In general, ideal pancreas donors range in age from 10 to 40 years, range in weight from 30 to 80 kg, and have sustained brain death due to a traumatic etiology. As the results of pancreas transplantation have improved and experience has increased, previous contraindications for pancreas donation have become mere risk factors for a successful outcome. According to International Pancreas Transplant Registry data, the following variables are associated with an increased risk of pancreas allograft thrombosis: (1) donor age above 40 years; (2) cardiovascular or cerebrovascular cause of brain death; and (3) pancreas preservation time greater than 24 hours.

The results of anecdotal experience suggest that: (1) donor BMI > 30 kg/m2 may be associated with an increased risk of early pancreas graft loss due to thrombosis, pancreatitis, infection, or primary nonfunction; (2) a donor liver biopsy showing greater than 25% to 30% macrovesicular steatosis may be associated with a fatty pancreas leading to an increased risk of early graft loss; and (3) fatty infiltration of the pancreas (as opposed to peripancreatic fat) may be associated with an increased risk of early graft loss. The presence of donor obesity or a fatty pancreas may be an underappreciated cause of early graft loss. There are no data currently available regarding the utility of donor pancreas biopsies, particularly with regard to steatosis. In addition, there are few studies that have objectively addressed the risks associated with fatty infiltration of the pancreas. Obesity appears to be less predictive of a fatty pancreas if the donor is young (< 25 years of age) or if the donor is female.

Organs demonstrating gross fibrosis, with a firm or "woody" texture of the parenchyma, typically are not accepted. Few data are available regarding pancreatic edema, which often may respond to colloid and mannitol administration in combination with dissection and surgical elevation of the spleen, body, and tail of the pancreas. In general, persistent severe parenchymal edema is a contraindication to pancreas utilization. Other organ-specific contraindications include severe hypernatremia (>160 mg/dL), hemodynamic instability, positive hepatitis serology, active acute or chronic pancreatitis, history of diabetes, previous pancreatic surgery, significant intra-abdominal contamination, moderate-to-severe atherosclerosis, and the lack of an experienced pancreas retrieval team.

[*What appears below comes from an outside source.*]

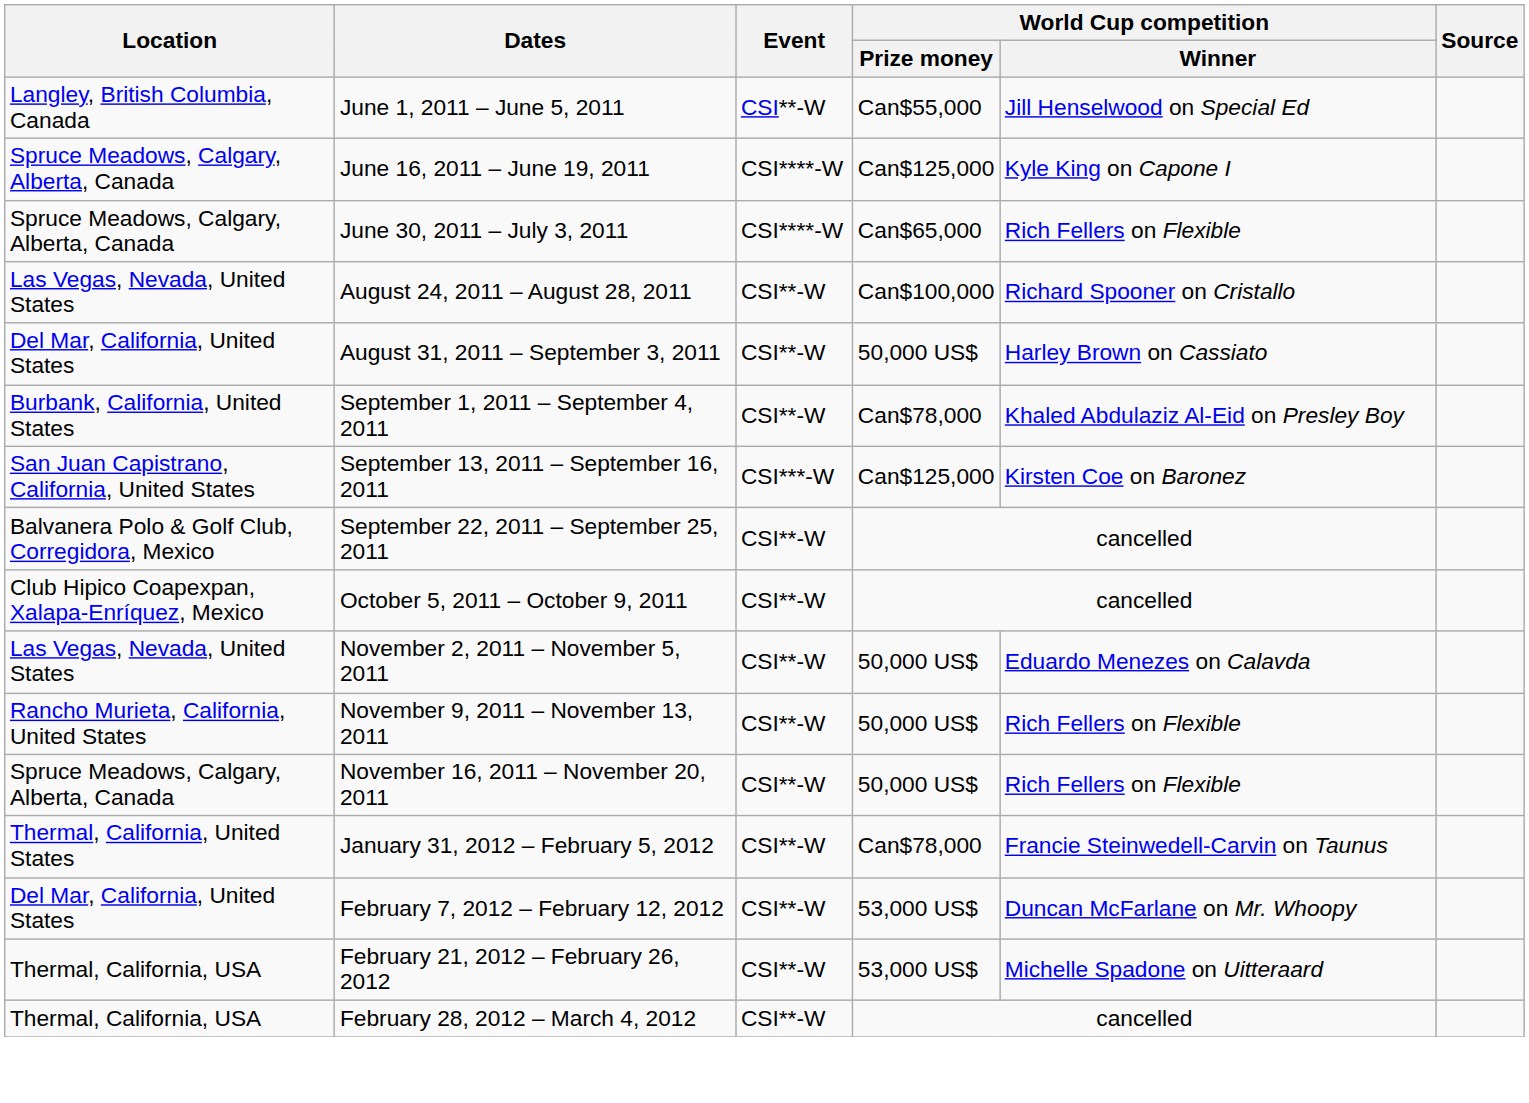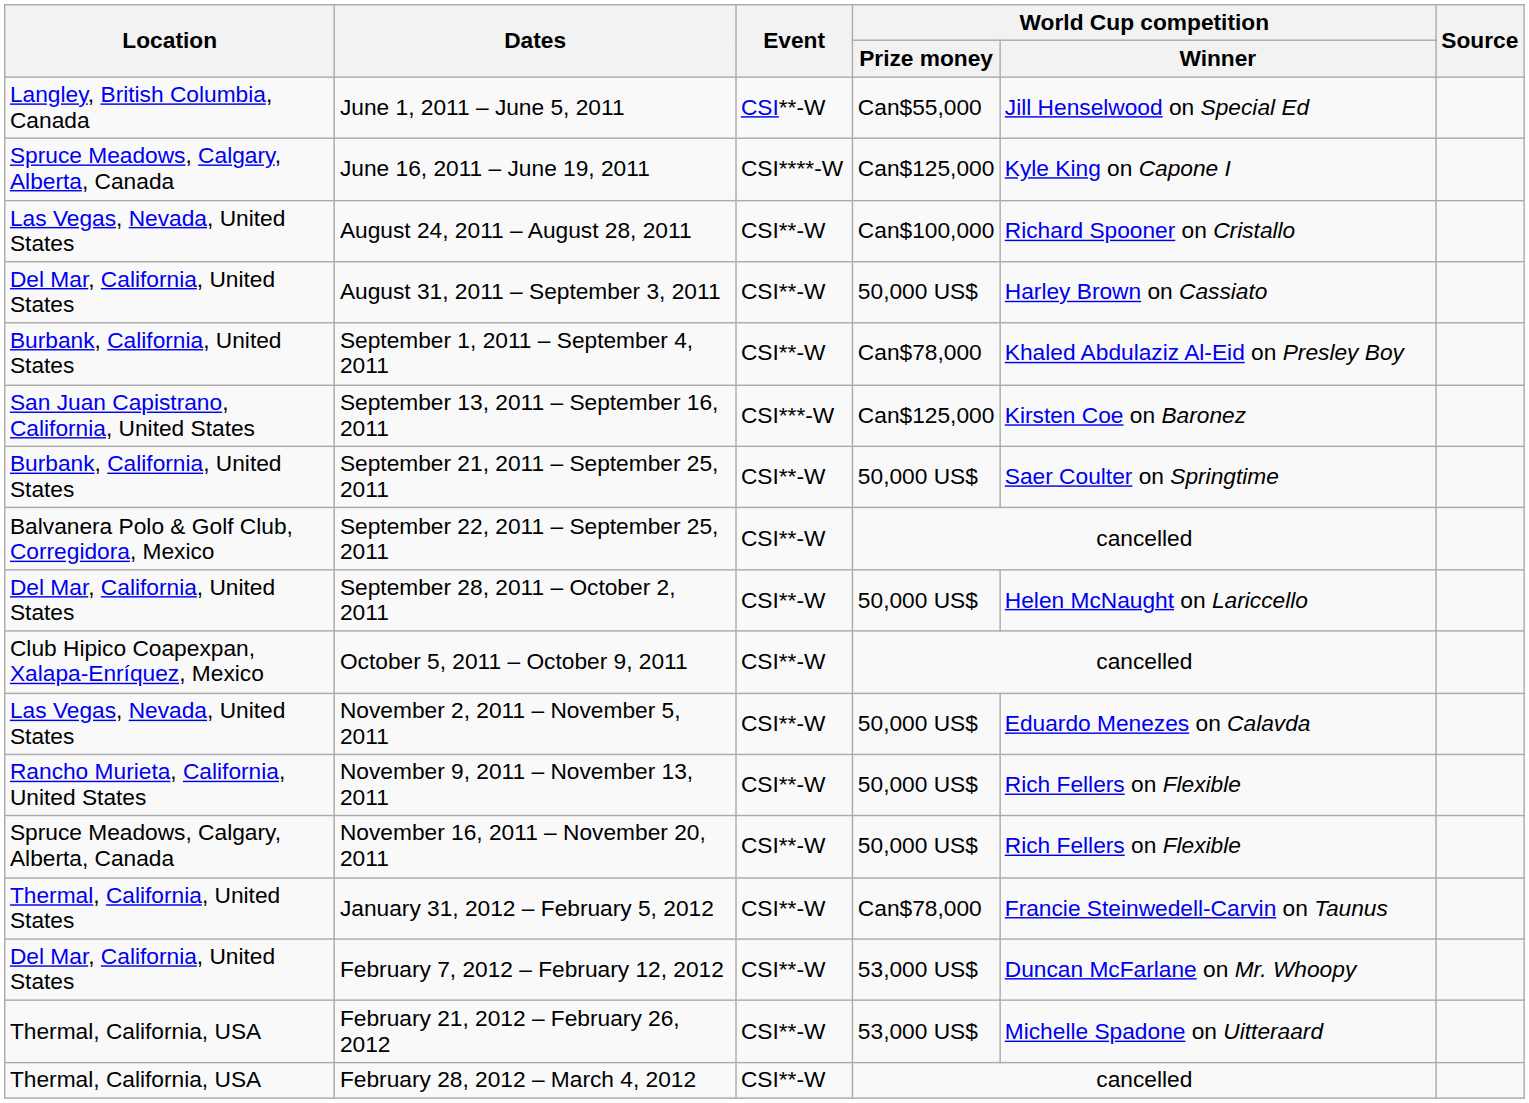- row: Spruce Meadows, Calgary, Alberta, Canada | June 30, 2011 – July 3, 2011 | CSI****-W | Can$65,000 | Rich Fellers on Flexible
+ row: Burbank, California, United States | September 21, 2011 – September 25, 2011 | CSI**-W | 50,000 US$ | Saer Coulter on Springtime
+ row: Del Mar, California, United States | September 28, 2011 – October 2, 2011 | CSI**-W | 50,000 US$ | Helen McNaught on Lariccello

Risk factors for pancreas donation include massive transfusions, need for multiple vasopressor agents, previous splenectomy, BMI > 30 kg/m2, aberrant hepatic artery anatomy, prolonged length of hospital stay, chronic alcohol abuse, simultaneous small bowel retrieval, and donor age above 45 years. Pancreas donors can be easily categorized as ideal, good, or marginal. By using donor age, weight/BMI, and cause of brain death as the 3 most important factors, one can usually make a rapid and accurate assessment of the quality of the donor pancreas prior to actual intraoperative assessment, which is the next most important factor. If either the donor or recipient is marginal, there is a greater likelihood of a poor outcome. Global assessment of donor stability, anatomy, and organ quality by an experienced pancreas retrieval surgeon coupled with aggressive and appropriate donor management (hormonal and physiologic resuscitation) are pivotal to the success of pancreas transplantation.